Staying Over Typically when babysitting overnight, or babysitting over several nights, you’ll negotiate a different pay scale than for daily hours. (Most people agree you wouldn’t pay someone as much when they are sleeping as when they are babysitting). However, you're still in someone else's home and bed, and depending on the ages of the children and whether they even sleep through the night, your sleeping hours may be far less restful than if you were at home. Plus, you're still on duty. Typical prices for babysitting overnight in a bigger city may be anywhere from $50 - $75 per night, plus $100 for the day.
Scenario 1: You get to the house at 7:00 p.m., spend the night, take the children to school the next day and then you're finished. The parents should pay $75 - $100. (Several hours of being awake/ cooking/ driving, plus spending the night there).
Scenario 2: You come on a Thursday afternoon and don’t leave until the following Monday afternoon.
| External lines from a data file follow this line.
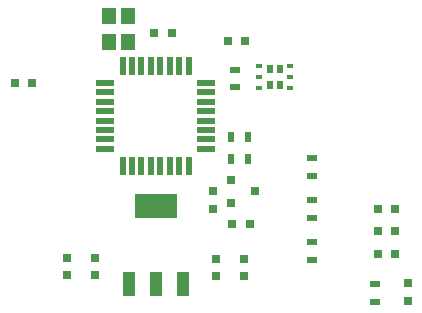
<source format=gtp>
G04 #@! TF.FileFunction,Paste,Top*
%FSLAX46Y46*%
G04 Gerber Fmt 4.6, Leading zero omitted, Abs format (unit mm)*
G04 Created by KiCad (PCBNEW (2015-05-28 BZR 5690)-product) date Thursday, June 25, 2015 'AMt' 09:08:00 AM*
%MOMM*%
G01*
G04 APERTURE LIST*
%ADD10C,0.100000*%
%ADD11R,0.750000X0.800000*%
%ADD12R,0.800000X0.750000*%
%ADD13R,0.797560X0.797560*%
%ADD14R,0.550000X1.600000*%
%ADD15R,1.600000X0.550000*%
%ADD16R,0.900000X0.500000*%
%ADD17R,0.500000X0.900000*%
%ADD18R,0.800100X0.800100*%
%ADD19R,0.630000X0.450000*%
%ADD20R,0.510000X0.780000*%
%ADD21R,3.657600X2.032000*%
%ADD22R,1.016000X2.032000*%
%ADD23R,1.200000X1.400000*%
G04 APERTURE END LIST*
D10*
D11*
X155956000Y-108369800D03*
X155956000Y-106869800D03*
D12*
X134505000Y-85725000D03*
X136005000Y-85725000D03*
D11*
X139446000Y-99072000D03*
X139446000Y-100572000D03*
D12*
X124194000Y-89916000D03*
X122694000Y-89916000D03*
X141109000Y-101879400D03*
X142609000Y-101879400D03*
X140728000Y-86360000D03*
X142228000Y-86360000D03*
D11*
X142087600Y-106287000D03*
X142087600Y-104787000D03*
X139700000Y-106287000D03*
X139700000Y-104787000D03*
X129463800Y-104710800D03*
X129463800Y-106210800D03*
X127076200Y-104710800D03*
X127076200Y-106210800D03*
D13*
X153428700Y-102489000D03*
X154927300Y-102489000D03*
X153428700Y-100558600D03*
X154927300Y-100558600D03*
D14*
X137420000Y-88460000D03*
X136620000Y-88460000D03*
X135820000Y-88460000D03*
X135020000Y-88460000D03*
X134220000Y-88460000D03*
X133420000Y-88460000D03*
X132620000Y-88460000D03*
X131820000Y-88460000D03*
D15*
X130370000Y-89910000D03*
X130370000Y-90710000D03*
X130370000Y-91510000D03*
X130370000Y-92310000D03*
X130370000Y-93110000D03*
X130370000Y-93910000D03*
X130370000Y-94710000D03*
X130370000Y-95510000D03*
D14*
X131820000Y-96960000D03*
X132620000Y-96960000D03*
X133420000Y-96960000D03*
X134220000Y-96960000D03*
X135020000Y-96960000D03*
X135820000Y-96960000D03*
X136620000Y-96960000D03*
X137420000Y-96960000D03*
D15*
X138870000Y-95510000D03*
X138870000Y-94710000D03*
X138870000Y-93910000D03*
X138870000Y-93110000D03*
X138870000Y-92310000D03*
X138870000Y-91510000D03*
X138870000Y-90710000D03*
X138870000Y-89910000D03*
D16*
X147828000Y-104890000D03*
X147828000Y-103390000D03*
X147828000Y-101334000D03*
X147828000Y-99834000D03*
X147828000Y-97778000D03*
X147828000Y-96278000D03*
X153162000Y-108446000D03*
X153162000Y-106946000D03*
D17*
X142482000Y-96342200D03*
X140982000Y-96342200D03*
D16*
X141351000Y-90285000D03*
X141351000Y-88785000D03*
D17*
X142482000Y-94513400D03*
X140982000Y-94513400D03*
D18*
X141036040Y-98160800D03*
X141036040Y-100060800D03*
X143035020Y-99110800D03*
D19*
X146037000Y-90373000D03*
X146037000Y-89423000D03*
X146037000Y-88473000D03*
X143357000Y-88473000D03*
X143357000Y-89423000D03*
X143357000Y-90373000D03*
D20*
X144272000Y-88773000D03*
X144272000Y-90073000D03*
X145122000Y-88773000D03*
X145122000Y-90073000D03*
D21*
X134620000Y-100330000D03*
D22*
X134620000Y-106934000D03*
X136906000Y-106934000D03*
X132334000Y-106934000D03*
D23*
X132245000Y-86444000D03*
X132245000Y-84244000D03*
X130645000Y-86444000D03*
X130645000Y-84244000D03*
D13*
X153428700Y-104394000D03*
X154927300Y-104394000D03*
M02*

</source>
You’ve spent 4 days and 3 nights. You should make $500 - $700, depending on the prices you negotiate for “nights” and “days.”
*From 7:00 a.m. - 7:00 p.m. is 12 hours. If you normally charge $10 an hour, that’s already $120.00 for the daytime. Charging $100 for the “day” and $50 for the “night” (when you are sleeping) is not too much.
One idea is to charge what you'd normally charge for the day hours, and half of that when you are sleeping over. So if you get up at 7:00 to start taking care of the children and don't go to bed until 11:00, charge your normal rate. The hours that you are in bed and the children are in bed, charge half that amount. That works out well for the sitter and the parents/care givers. Check out this forum to see some people's opinions on what to pay an overnight sitter. You may find good arguments backing what you'll charge.
As always, not talking about your rate for babysitting overnight leaves it up to the parents to calculate. Some may never have thought about what it costs to have someone spend the night, and others may be paying the same they've been paying the past ten years. It's smart to have a conversation about what you charge before the caregiver is writing you a check.